[TEXTE À ANALYSER]:
Tant que sévit l’inégalité sociale, l’intérêt individuel ne peut cependant que s’opposer à l’intérêt général. Par définition, la liberté de la personne humaine réalise pourtant la politique sociale. L’augmentation des abstentionnistes électoraux est l’un des exemples de cette querelle de ménage nationale. Pas besoin d’évoquer mésentente entre domaine public et entreprise privée, incompatibilité entre conformisme conservateur et socialisme velléitaire. Tout cela n’est que du phénoménal, du superficiel, de l’existentialisme ou de l’individualisme dont aucun ne se réduit à l'égoïsme. L’égocentrisme peut autant rayonner qu’attirer. L’orgueil n’est pas un défaut du moi mais un état défensif de soi par rapport à autrui. Le monde capitaliste se nourrit de ces états isolés, de ces cas séparés, de ces figures livrées. Il faut que chacune et chacun soi-même se délivre de ce système qui englobe, phagocyte. Les citoyens auront du mal à rattraper la fraternité qu’ils ont laissée s’enfuir...

Nous vivons depuis trop longtemps à l’ère quantique de la démesure, en une sorte de mouvement perpétuel, de croissance infernale. Tous les échanges se caractérisent aujourd’hui en termes de mercantilisme et de démocratisme de marché envahissant la Terre, selon des régimes politiques qui satisfont et l’individualisme et/ou un collectivisme. Ils n’ont pas à se contredire, car ils se font supporter par les mêmes normes, jouent partout les deux faces de la semblable monnaie. Ils indiquent à tous le faux but, le non-sens, l’antithèse de la direction espérée, la négation des droits de libération de l’être pensant, l’aliénation à un devoir collectif inavouable pour chaque conscience. Le rôle narcissique qui existe en chacun empêche de voir la fonction commerciale dégradante imposée à tous. En se regardant sur écran de rétroscope, Marx verrait Nietzsche et Nietzsche verrait Marx. Le dommage d’être en avance est pareil à celui d’être en retard sur le progrès technologique.

[Images des pages et texte extrait]
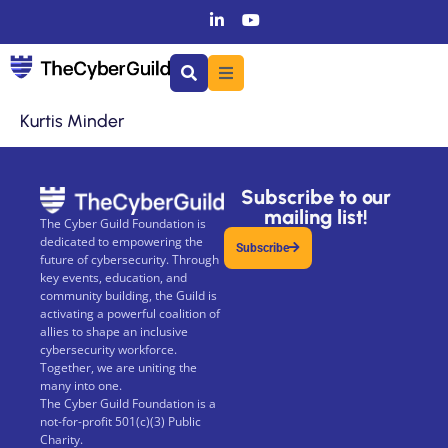
Kurtis Minder
Subscribe to our
mailing list!
The Cyber Guild Foundation is
dedicated to empowering the
Subscribe
future of cybersecurity. Through
key events, education, and
community building, the Guild is
activating a powerful coalition of
allies to shape an inclusive
cybersecurity workforce.
Together, we are uniting the
many into one.
The Cyber Guild Foundation is a
not-for-profit 501(c)(3) Public
Charity.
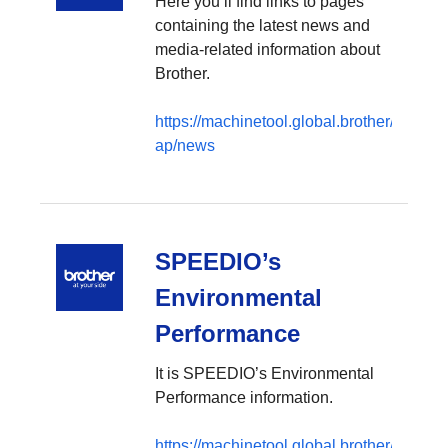
Here you’ll find links to pages
containing the latest news and
media-related information about
Brother.
https://machinetool.global.brother/en-
ap/news
SPEEDIO’s
Environmental
Performance
It is SPEEDIO’s Environmental
Performance information.
https://machinetool.global.brother/en-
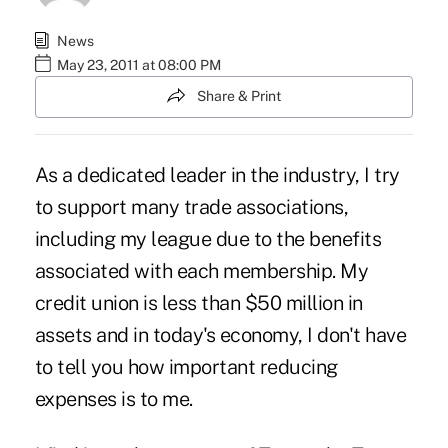
News
May 23, 2011 at 08:00 PM
Share & Print
As a dedicated leader in the industry, I try
to support many trade associations,
including my league due to the benefits
associated with each membership. My
credit union is less than $50 million in
assets and in today's economy, I don't have
to tell you how important reducing
expenses is to me.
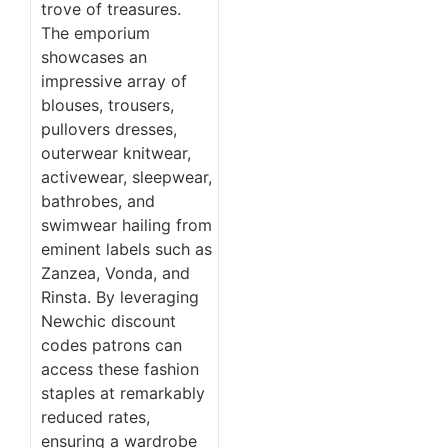
trove of treasures.
The emporium
showcases an
impressive array of
blouses, trousers,
pullovers dresses,
outerwear knitwear,
activewear, sleepwear,
bathrobes, and
swimwear hailing from
eminent labels such as
Zanzea, Vonda, and
Rinsta. By leveraging
Newchic discount
codes patrons can
access these fashion
staples at remarkably
reduced rates,
ensuring a wardrobe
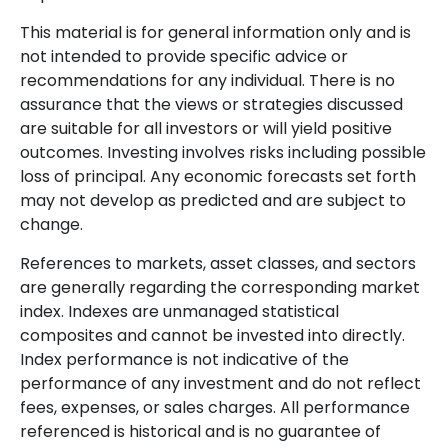
This material is for general information only and is
not intended to provide specific advice or
recommendations for any individual. There is no
assurance that the views or strategies discussed
are suitable for all investors or will yield positive
outcomes. Investing involves risks including possible
loss of principal. Any economic forecasts set forth
may not develop as predicted and are subject to
change.
References to markets, asset classes, and sectors
are generally regarding the corresponding market
index. Indexes are unmanaged statistical
composites and cannot be invested into directly.
Index performance is not indicative of the
performance of any investment and do not reflect
fees, expenses, or sales charges. All performance
referenced is historical and is no guarantee of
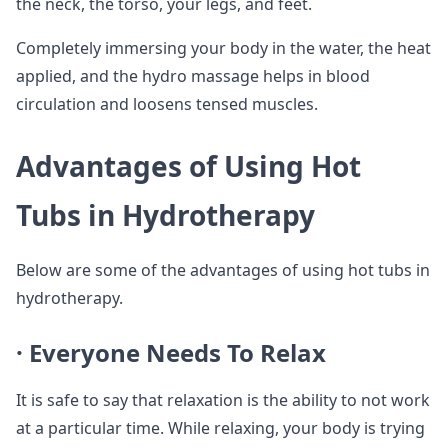
the neck, the torso, your legs, and feet.
Completely immersing your body in the water, the heat
applied, and the hydro massage helps in blood
circulation and loosens tensed muscles.
Advantages of Using Hot
Tubs in Hydrotherapy
Below are some of the advantages of using hot tubs in
hydrotherapy.
· Everyone Needs To Relax
It is safe to say that relaxation is the ability to not work
at a particular time. While relaxing, your body is trying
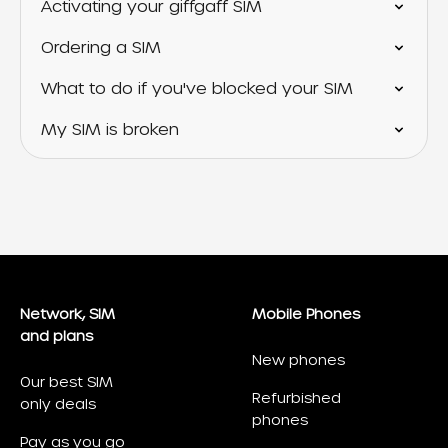
Activating your giffgaff SIM
Ordering a SIM
What to do if you've blocked your SIM
My SIM is broken
Network, SIM
Mobile Phones
and plans
New phones
Our best SIM
Refurbished
only deals
phones
Pay as you go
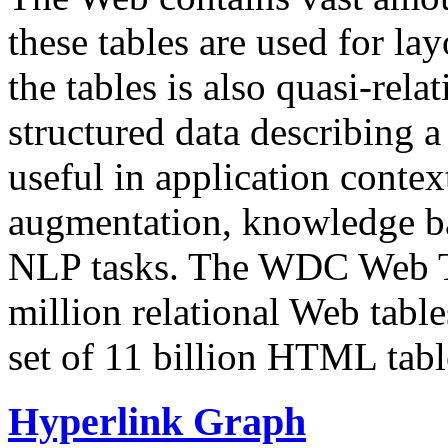
these tables are used for lay
the tables is also quasi-rela
structured data describing a 
useful in application contex
augmentation, knowledge ba
NLP tasks. The WDC Web Tab
million relational Web table
set of 11 billion HTML tab
Hyperlink Graph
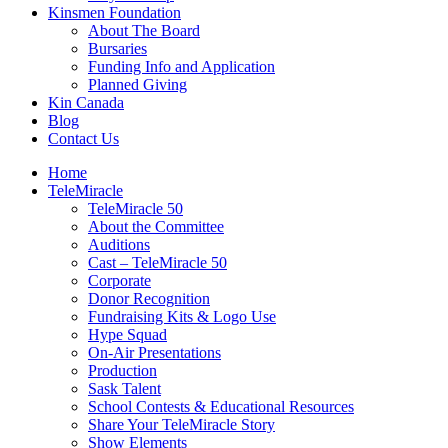
Kinsmen Foundation
About The Board
Bursaries
Funding Info and Application
Planned Giving
Kin Canada
Blog
Contact Us
Home
TeleMiracle
TeleMiracle 50
About the Committee
Auditions
Cast – TeleMiracle 50
Corporate
Donor Recognition
Fundraising Kits & Logo Use
Hype Squad
On-Air Presentations
Production
Sask Talent
School Contests & Educational Resources
Share Your TeleMiracle Story
Show Elements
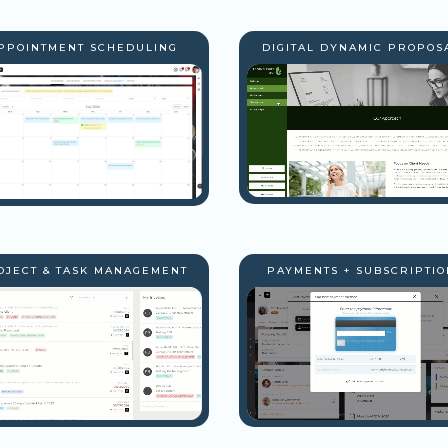
PPOINTMENT SCHEDULING
DIGITAL DYNAMIC PROPOS
OJECT & TASK MANAGEMENT
PAYMENTS + SUBSCRIPTIO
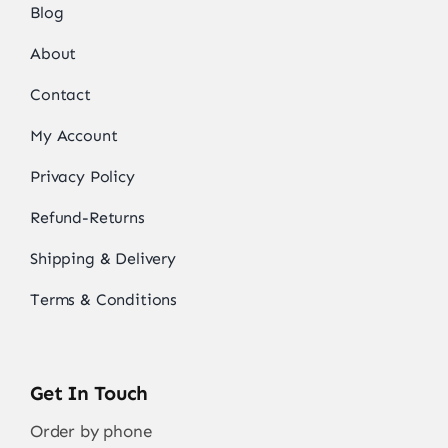
Blog
About
Contact
My Account
Privacy Policy
Refund-Returns
Shipping & Delivery
Terms & Conditions
Get In Touch
Order by phone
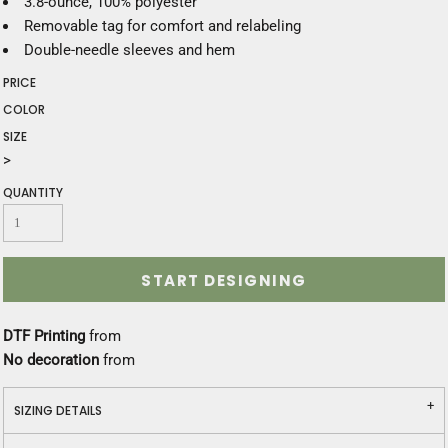
3.8-ounce, 100% polyester
Removable tag for comfort and relabeling
Double-needle sleeves and hem
PRICE
COLOR
SIZE
>
QUANTITY
START DESIGNING
DTF Printing
from
No decoration
from
SIZING DETAILS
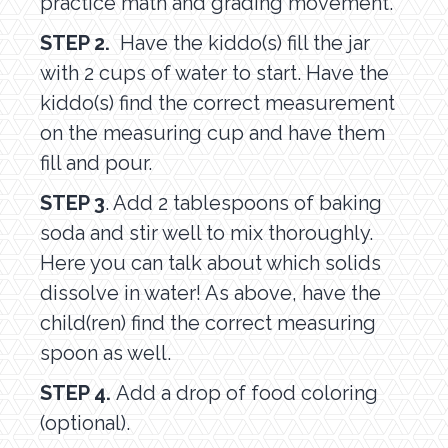
practice math and grading movement.
STEP 2.
Have the kiddo(s) fill the jar
with 2 cups of water to start. Have the
kiddo(s) find the correct measurement
on the measuring cup and have them
fill and pour.
STEP 3
. Add 2 tablespoons of baking
soda and stir well to mix thoroughly.
Here you can talk about which solids
dissolve in water! As above, have the
child(ren) find the correct measuring
spoon as well.
STEP 4.
Add a drop of food coloring
(optional).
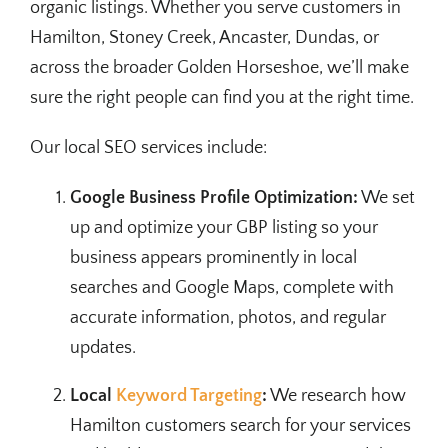
organic listings. Whether you serve customers in
Hamilton, Stoney Creek, Ancaster, Dundas, or
across the broader Golden Horseshoe, we’ll make
sure the right people can find you at the right time.
Our local SEO services include:
Google Business Profile Optimization:
We set
up and optimize your GBP listing so your
business appears prominently in local
searches and Google Maps, complete with
accurate information, photos, and regular
updates.
Local
Keyword Targeting
:
We research how
Hamilton customers search for your services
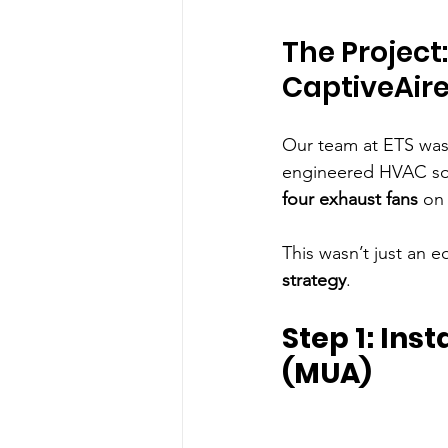
The Project
CaptiveAir
Our team at ETS was
engineered HVAC solu
four exhaust fans
 on
This wasn’t just an 
strategy
.
Step 1: Ins
(MUA)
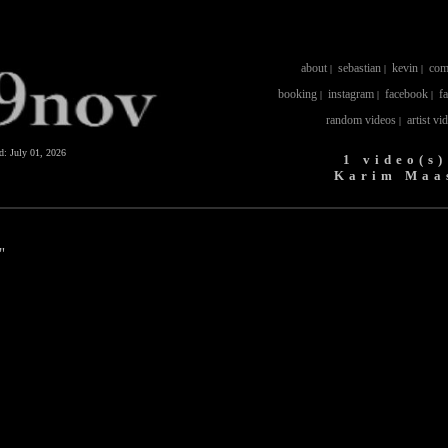
about
sebastian
kevin
com
|
|
|
booking
instagram
facebook
f
|
|
|
random videos
artist vi
|
ed:
July 01, 2026
1 video(s)
Karim Maa
"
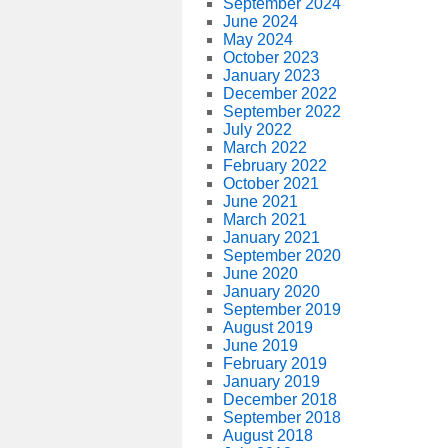
September 2024
June 2024
May 2024
October 2023
January 2023
December 2022
September 2022
July 2022
March 2022
February 2022
October 2021
June 2021
March 2021
January 2021
September 2020
June 2020
January 2020
September 2019
August 2019
June 2019
February 2019
January 2019
December 2018
September 2018
August 2018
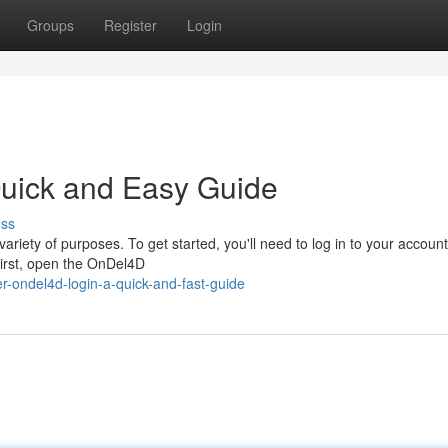
Groups
Register
Login
uick and Easy Guide
uss
ariety of purposes. To get started, you'll need to log in to your account
First, open the OnDel4D
-ondel4d-login-a-quick-and-fast-guide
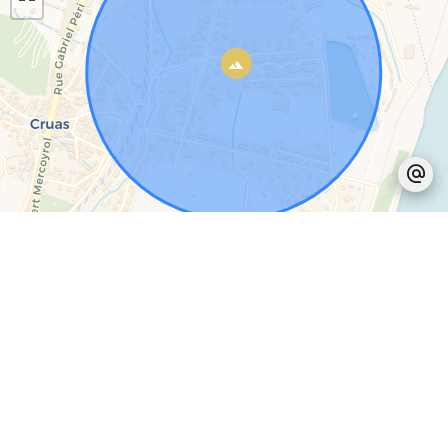
Leaflet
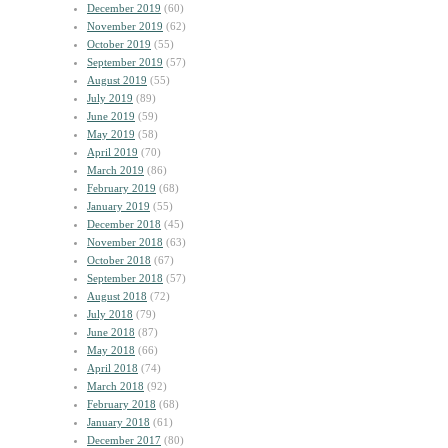
December 2019
(60)
November 2019
(62)
October 2019
(55)
September 2019
(57)
August 2019
(55)
July 2019
(89)
June 2019
(59)
May 2019
(58)
April 2019
(70)
March 2019
(86)
February 2019
(68)
January 2019
(55)
December 2018
(45)
November 2018
(63)
October 2018
(67)
September 2018
(57)
August 2018
(72)
July 2018
(79)
June 2018
(87)
May 2018
(66)
April 2018
(74)
March 2018
(92)
February 2018
(68)
January 2018
(61)
December 2017
(80)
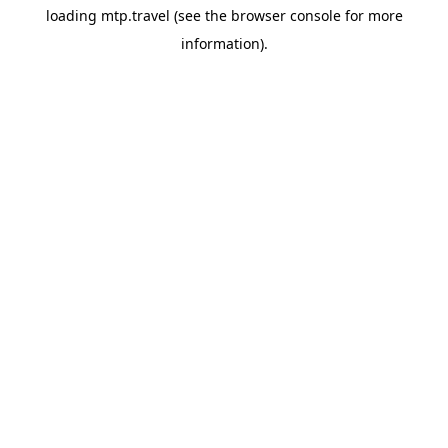
loading
mtp.travel
(see the
browser console
for more
information).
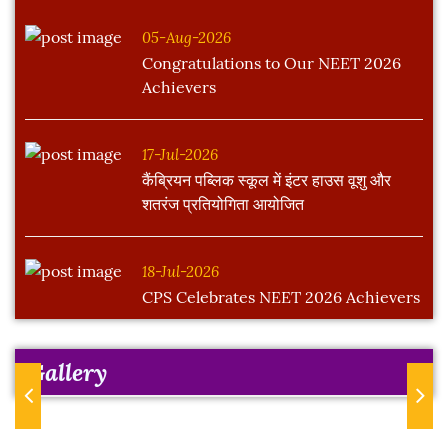
05-Aug-2026
Congratulations to Our NEET 2026
Achievers
17-Jul-2026
कैंब्रियन पब्लिक स्कूल में इंटर हाउस वूशु और
शतरंज प्रतियोगिता आयोजित
18-Jul-2026
CPS Celebrates NEET 2026 Achievers
Gallery
Previous
Next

[CONSIGNE]: Reprenez mot pour mot l'intégralité du texte sur l'individualisme et la société marchande.

[CORRIGÉ DÉTAILLÉ]:
Tant que sévit l’inégalité sociale, l’intérêt individuel ne peut cependant que s’opposer à l’intérêt général. Par définition, la liberté de la personne humaine réalise pourtant la politique sociale. L’augmentation des abstentionnistes électoraux est l’un des exemples de cette querelle de ménage nationale. Pas besoin d’évoquer mésentente entre domaine public et entreprise privée, incompatibilité entre conformisme conservateur et socialisme velléitaire. Tout cela n’est que du phénoménal, du superficiel, de l’existentialisme ou de l’individualisme dont aucun ne se réduit à l'égoïsme. L’égocentrisme peut autant rayonner qu’attirer. L’orgueil n’est pas un défaut du moi mais un état défensif de soi par rapport à autrui. Le monde capitaliste se nourrit de ces états isolés, de ces cas séparés, de ces figures livrées. Il faut que chacune et chacun soi-même se délivre de ce système qui englobe, phagocyte. Les citoyens auront du mal à rattraper la fraternité qu’ils ont laissée s’enfuir...

Nous vivons depuis trop longtemps à l’ère quantique de la démesure, en une sorte de mouvement perpétuel, de croissance infernale. Tous les échanges se caractérisent aujourd’hui en termes de mercantilisme et de démocratisme de marché envahissant la Terre, selon des régimes politiques qui satisfont et l’individualisme et/ou un collectivisme. Ils n’ont pas à se contredire, car ils se font supporter par les mêmes normes, jouent partout les deux faces de la semblable monnaie. Ils indiquent à tous le faux but, le non-sens, l’antithèse de la direction espérée, la négation des droits de libération de l’être pensant, l’aliénation à un devoir collectif inavouable pour chaque conscience. Le rôle narcissique qui existe en chacun empêche de voir la fonction commerciale dégradante imposée à tous. En se regardant sur écran de rétroscope, Marx verrait Nietzsche et Nietzsche verrait Marx. Le dommage d’être en avance est pareil à celui d’être en retard sur le progrès technologique.